» **WHAT YOU HAVE TO DO**: Find the line containing "Give the box of the book" in the data below, then output that line and each one after it exactly, with nothing else.

» **RECORD EXTRACTS**:
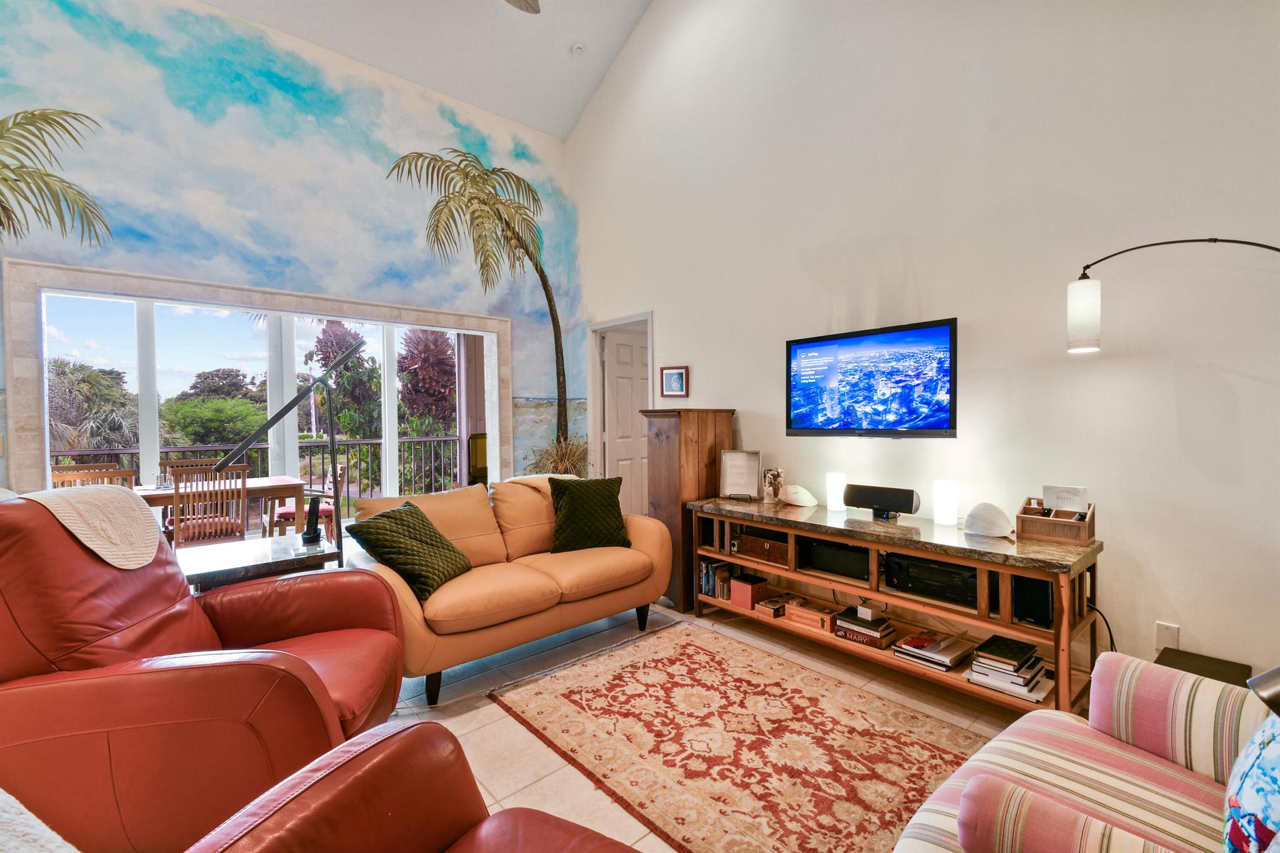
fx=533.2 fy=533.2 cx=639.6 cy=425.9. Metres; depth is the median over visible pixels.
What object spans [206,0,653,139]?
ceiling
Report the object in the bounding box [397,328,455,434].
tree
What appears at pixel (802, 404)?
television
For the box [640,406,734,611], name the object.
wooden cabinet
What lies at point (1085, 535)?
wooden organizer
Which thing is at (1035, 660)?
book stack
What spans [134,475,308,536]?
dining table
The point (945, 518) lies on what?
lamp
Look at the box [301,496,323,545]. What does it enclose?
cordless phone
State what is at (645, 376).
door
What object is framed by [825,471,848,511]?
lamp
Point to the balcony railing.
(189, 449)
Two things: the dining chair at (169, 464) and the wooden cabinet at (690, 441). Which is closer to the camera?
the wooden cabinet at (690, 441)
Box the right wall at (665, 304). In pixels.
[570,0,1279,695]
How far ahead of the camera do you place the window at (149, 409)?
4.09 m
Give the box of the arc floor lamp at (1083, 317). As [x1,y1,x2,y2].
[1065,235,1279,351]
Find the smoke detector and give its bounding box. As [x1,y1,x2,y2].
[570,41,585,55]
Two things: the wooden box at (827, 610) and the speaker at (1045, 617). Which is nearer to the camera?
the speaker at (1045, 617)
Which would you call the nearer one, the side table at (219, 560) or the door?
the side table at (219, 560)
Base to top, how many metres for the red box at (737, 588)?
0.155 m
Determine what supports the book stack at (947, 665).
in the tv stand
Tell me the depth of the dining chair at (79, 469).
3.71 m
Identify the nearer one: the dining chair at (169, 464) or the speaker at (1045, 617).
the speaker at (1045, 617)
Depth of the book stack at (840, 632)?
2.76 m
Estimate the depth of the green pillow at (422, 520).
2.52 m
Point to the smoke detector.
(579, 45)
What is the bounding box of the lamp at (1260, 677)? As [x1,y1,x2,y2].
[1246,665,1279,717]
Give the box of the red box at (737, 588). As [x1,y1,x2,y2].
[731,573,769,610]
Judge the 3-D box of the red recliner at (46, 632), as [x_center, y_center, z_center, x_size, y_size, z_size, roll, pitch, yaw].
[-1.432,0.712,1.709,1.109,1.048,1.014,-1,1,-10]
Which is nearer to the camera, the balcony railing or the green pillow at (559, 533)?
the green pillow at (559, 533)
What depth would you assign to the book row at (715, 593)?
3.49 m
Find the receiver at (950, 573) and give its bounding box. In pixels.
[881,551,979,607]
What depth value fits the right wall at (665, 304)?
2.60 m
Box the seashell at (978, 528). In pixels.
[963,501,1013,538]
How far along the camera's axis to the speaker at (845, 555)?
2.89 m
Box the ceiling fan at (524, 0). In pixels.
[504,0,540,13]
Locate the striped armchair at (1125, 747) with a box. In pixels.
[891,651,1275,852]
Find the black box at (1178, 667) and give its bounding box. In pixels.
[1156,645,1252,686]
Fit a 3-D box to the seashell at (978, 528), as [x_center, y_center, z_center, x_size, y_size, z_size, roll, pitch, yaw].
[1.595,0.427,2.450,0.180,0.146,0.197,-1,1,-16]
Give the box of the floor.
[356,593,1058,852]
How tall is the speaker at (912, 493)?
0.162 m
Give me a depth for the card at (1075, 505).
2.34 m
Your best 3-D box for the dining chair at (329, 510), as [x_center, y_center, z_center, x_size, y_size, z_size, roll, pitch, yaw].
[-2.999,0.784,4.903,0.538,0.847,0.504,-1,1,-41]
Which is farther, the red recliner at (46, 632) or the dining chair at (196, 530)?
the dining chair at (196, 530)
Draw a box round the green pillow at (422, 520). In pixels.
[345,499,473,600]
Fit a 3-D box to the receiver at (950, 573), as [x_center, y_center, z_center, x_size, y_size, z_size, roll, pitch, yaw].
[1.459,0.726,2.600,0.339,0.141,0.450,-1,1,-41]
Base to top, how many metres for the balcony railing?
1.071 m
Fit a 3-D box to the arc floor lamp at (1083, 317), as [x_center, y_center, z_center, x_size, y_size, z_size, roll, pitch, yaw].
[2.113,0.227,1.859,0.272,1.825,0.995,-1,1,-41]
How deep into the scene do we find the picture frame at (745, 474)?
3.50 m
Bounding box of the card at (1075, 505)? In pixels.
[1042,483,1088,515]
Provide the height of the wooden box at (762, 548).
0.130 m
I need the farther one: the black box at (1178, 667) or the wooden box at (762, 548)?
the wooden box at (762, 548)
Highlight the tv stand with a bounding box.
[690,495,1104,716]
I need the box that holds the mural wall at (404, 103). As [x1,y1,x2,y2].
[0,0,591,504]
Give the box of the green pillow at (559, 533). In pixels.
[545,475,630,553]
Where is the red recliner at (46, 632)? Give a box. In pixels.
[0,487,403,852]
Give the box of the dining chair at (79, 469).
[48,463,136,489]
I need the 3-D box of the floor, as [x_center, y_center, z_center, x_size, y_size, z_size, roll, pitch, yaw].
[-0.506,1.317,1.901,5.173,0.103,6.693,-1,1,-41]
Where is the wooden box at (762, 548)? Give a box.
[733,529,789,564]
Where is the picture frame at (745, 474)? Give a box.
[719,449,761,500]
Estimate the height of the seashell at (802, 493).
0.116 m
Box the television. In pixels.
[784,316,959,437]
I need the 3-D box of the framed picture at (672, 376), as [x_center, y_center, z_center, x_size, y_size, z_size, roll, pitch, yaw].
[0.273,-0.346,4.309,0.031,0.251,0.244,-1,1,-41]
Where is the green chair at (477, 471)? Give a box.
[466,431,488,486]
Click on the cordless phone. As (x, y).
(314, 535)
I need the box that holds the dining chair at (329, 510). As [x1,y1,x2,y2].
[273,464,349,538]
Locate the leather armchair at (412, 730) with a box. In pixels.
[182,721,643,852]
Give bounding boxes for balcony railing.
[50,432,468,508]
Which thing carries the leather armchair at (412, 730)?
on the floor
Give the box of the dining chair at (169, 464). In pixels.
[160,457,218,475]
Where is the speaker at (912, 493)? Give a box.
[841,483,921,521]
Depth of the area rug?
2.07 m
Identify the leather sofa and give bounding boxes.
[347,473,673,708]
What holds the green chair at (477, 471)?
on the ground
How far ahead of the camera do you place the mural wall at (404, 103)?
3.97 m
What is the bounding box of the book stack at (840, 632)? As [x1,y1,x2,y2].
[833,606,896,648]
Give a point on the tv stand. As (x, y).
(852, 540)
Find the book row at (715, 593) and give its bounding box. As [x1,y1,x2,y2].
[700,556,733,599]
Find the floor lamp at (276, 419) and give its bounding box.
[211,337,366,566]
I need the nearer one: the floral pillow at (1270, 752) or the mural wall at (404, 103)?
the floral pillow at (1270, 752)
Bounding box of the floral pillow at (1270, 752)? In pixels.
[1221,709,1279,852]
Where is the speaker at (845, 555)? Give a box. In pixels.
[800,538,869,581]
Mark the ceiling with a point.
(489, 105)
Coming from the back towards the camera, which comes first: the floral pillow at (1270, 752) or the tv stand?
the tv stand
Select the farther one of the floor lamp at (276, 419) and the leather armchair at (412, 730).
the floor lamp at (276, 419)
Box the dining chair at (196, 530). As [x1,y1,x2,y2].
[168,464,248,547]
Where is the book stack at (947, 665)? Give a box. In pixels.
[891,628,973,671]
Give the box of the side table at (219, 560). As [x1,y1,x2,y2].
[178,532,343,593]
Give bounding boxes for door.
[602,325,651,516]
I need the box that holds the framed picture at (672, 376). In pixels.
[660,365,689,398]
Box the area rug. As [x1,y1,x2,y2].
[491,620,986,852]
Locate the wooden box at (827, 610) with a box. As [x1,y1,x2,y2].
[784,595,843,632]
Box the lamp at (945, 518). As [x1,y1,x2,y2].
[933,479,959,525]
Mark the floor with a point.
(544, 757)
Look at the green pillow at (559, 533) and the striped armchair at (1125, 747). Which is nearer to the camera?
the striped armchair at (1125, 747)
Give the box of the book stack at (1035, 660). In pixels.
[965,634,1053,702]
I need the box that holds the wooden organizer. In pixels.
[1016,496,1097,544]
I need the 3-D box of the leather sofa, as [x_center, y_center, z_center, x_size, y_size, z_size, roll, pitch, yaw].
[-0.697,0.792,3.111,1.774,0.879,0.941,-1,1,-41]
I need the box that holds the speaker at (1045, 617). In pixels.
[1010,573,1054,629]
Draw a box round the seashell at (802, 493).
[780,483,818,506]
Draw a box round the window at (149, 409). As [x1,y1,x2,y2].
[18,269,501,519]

» **SOLUTION TO THIS TASK**:
Give the box of the book stack at (1035, 660). In pixels.
[965,634,1053,702]
I need the box that holds the wooden organizer. In pixels.
[1016,496,1097,544]
I need the 3-D box of the leather sofa, as [x_center, y_center, z_center, x_size, y_size, z_size, roll, pitch, yaw].
[-0.697,0.792,3.111,1.774,0.879,0.941,-1,1,-41]
I need the box that holds the speaker at (1045, 617). In pixels.
[1010,573,1054,629]
Draw a box round the seashell at (802, 493).
[780,483,818,506]
Draw a box round the window at (149, 409). As [x1,y1,x2,y2].
[18,269,501,519]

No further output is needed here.